== TASK DESCRIPTION ==
Select all lines in the records that include "sonidos".
↓↓↓
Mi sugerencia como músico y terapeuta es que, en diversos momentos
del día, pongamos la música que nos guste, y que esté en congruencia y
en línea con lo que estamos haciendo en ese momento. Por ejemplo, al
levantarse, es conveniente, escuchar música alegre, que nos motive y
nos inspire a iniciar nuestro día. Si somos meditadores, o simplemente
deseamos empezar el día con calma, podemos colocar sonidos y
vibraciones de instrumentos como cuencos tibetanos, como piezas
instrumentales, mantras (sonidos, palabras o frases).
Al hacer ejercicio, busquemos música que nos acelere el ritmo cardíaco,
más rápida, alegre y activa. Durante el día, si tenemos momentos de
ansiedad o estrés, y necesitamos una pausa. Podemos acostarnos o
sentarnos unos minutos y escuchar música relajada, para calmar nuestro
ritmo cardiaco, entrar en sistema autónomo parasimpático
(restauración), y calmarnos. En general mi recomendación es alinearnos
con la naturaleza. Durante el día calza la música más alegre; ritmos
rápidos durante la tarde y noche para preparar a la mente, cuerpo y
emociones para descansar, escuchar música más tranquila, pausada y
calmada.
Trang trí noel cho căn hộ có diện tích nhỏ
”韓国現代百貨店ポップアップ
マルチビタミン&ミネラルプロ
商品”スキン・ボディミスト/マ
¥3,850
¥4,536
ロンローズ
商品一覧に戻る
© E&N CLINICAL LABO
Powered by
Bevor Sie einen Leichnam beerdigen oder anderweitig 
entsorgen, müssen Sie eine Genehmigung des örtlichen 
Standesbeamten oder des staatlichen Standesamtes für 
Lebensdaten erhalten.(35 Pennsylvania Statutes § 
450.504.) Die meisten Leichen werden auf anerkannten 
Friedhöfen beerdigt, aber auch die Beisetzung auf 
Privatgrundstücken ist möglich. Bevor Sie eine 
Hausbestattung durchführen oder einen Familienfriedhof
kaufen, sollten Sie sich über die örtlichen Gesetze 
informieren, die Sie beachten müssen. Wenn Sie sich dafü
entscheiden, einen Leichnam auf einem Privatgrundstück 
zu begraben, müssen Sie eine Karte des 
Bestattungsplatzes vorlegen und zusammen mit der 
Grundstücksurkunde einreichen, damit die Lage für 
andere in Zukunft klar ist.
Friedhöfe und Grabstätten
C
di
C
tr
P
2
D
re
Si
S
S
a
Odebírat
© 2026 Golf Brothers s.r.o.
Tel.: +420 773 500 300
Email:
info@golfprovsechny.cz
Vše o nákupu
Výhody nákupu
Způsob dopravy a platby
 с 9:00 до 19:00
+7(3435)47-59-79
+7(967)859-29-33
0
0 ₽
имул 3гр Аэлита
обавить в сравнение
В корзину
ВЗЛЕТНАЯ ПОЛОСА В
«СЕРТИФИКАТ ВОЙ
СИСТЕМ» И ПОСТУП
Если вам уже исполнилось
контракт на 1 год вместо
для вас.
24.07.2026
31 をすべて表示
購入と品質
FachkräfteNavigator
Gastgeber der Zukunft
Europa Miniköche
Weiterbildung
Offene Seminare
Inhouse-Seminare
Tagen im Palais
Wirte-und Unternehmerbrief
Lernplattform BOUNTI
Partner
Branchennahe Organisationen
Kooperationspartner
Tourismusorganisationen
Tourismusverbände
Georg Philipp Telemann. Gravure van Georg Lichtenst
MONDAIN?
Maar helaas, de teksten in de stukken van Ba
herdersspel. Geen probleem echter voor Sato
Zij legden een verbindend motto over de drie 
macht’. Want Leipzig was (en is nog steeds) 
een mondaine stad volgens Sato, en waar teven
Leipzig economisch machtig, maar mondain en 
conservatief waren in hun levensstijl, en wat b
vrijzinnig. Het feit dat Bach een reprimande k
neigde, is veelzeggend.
↑↑↑
== RESPONSE BELOW ==
deseamos empezar el día con calma, podemos colocar sonidos y
instrumentales, mantras (sonidos, palabras o frases).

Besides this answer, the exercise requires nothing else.